Não importa o quão inteligente ou habilidoso seja, até o mais notável dos ladrões sofre com contratempos. Assane (Omar Sy), o Arsène Lupin moderno da Netflix, aprendeu essa lição talvez da maneira mais difícil. Seu fracasso não veio com um dos seus esquemas desmoronando, nem com sua identidade sendo exposta. Ao final da Parte 1, Assane compreende pela primeira vez que se vingar de quem lhe fez mal no passado pode trazer graves consequências não apenas para sua vida, mas também para aqueles que ama no presente. Em outras palavras, por mais que acertar as contas com Hubert Pellegrini (Hervé Pierre) limpe o nome de seu pai, sua vingança pode pôr um ponto final prematuro na sua relação com seu filho, Raoul (Etan Simon).
Depois de muito negligenciar sua família, Assane chega na Parte 2 em uma encruzilhada: ou concretiza sua vingança e salva a si mesmo e aos seus, ou leva todos a uma trágica conclusão. Não existe meio termo. Nesse espírito de tudo ou nada, a jornada do ladrão de casaca ganha um ritmo mais intenso e constante, e a sensação de que ele será pego é iminente – por isso, inclusive, a menção recorrente dos contos A Mulher Loura e A Lâmpada Judaica, em que Maurice Leblanc coloca Lupin para enfrentar um adversário a sua altura, o detetive Herlock Sholmes. Embora não absolva a série das suas (novamente) numerosas conveniências de roteiro, a cadência dos episódios garante um envolvimento enérgico do espectador. Mesmo que você não fique sentado na beira do sofá durante toda a temporada, as situações e os riscos que Assane corre são tão divertidos e cativantes que maratonar as quase cinco horas inéditas parece inevitável.

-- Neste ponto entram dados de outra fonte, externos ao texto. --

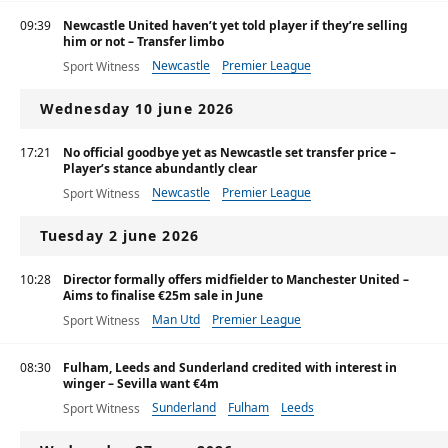
09:39
Newcastle United haven’t yet told player if they’re selling
him or not – Transfer limbo
Newcastle
Premier League
Sport Witness
Wednesday 10 june 2026
17:21
No official goodbye yet as Newcastle set transfer price –
Player’s stance abundantly clear
Newcastle
Premier League
Sport Witness
Tuesday 2 june 2026
10:28
Director formally offers midfielder to Manchester United –
Aims to finalise €25m sale in June
Man Utd
Premier League
Sport Witness
08:30
Fulham, Leeds and Sunderland credited with interest in
winger – Sevilla want €4m
Sunderland
Fulham
Leeds
Sport Witness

Há de se concordar que os planos dessa vez são menos surpreendentes, mas o grande atrativo de Lupin não está somente nas reviravoltas. É o carisma e a irreverência da performance de Omar Sy que tornam Assane uma figura tão atraente. Basta um sorriso de canto de boca de quem conseguiu o que queria ou uma cena breve, como o protagonista dançando com o cãozinho J’accuse na cozinha, e você releva as incongruências e a sorte absurda de Assane. Porque, no fundo, a diversão está no modo como ele age durante os esquemas, e não se eles são bem-sucedidos ou completamente realistas.

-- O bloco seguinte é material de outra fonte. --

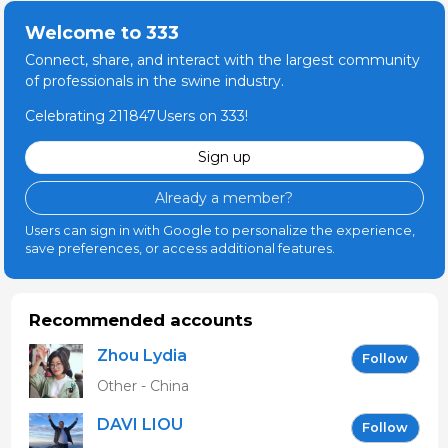
Welcome to 333
Connect, share, and interact with the largest community
of professionals in the swine industry.
Celebrating 211847Users on 333!
Sign up
Already a member?
Users can sign in with Google to personalize the experience,
save preferences, or access additional features.
Recommended accounts
Zhou Lydia
Follow
Other - China
DAVI LIOU
Follow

Claro que a inventividade é um elemento importante para compor essa persona lupinesca, mas não se pode esquecer o papel crucial que as ruas de Paris têm na série. Seja na escuridão das Catacumbas ou na arquitetura impressionante do Museu de Orsay, a capital francesa ganha ainda mais destaque na Parte 2 e se torna tão aliada de Assane quanto Ben (Antoine Gouy). Aliás, é no contraste entre o luxo das mansões e dos eventos de arte e a vida da classe trabalhadora na cidade que o seriado se sai mais uma vez bem-sucedido. O equilíbrio entre o comentário social e o entretenimento ilustram uma Paris dividida, mas apaixonante e em alguma medida esperançosa, o palco ideal para que Assane consiga seu sonhado recomeço.
Mais uma vez repleta de referências às obras de Leblanc, Lupin encerra um capítulo importante da jornada de Assane na Parte 2, mas deixa as portas abertas para novas aventuras – Omar Sy mesmo já confirmou que a série ganhará mais episódios. Independente dos desafios que vêm pela frente, se Assane se mantiver sarcástico, excêntrico e rodeado de aliados e adversários interessantes, a Parte 3 tem potencial para repetir o que as temporadas anteriores fez muito bem: aquecer o coração dos fãs de Arsène Lupin e da série.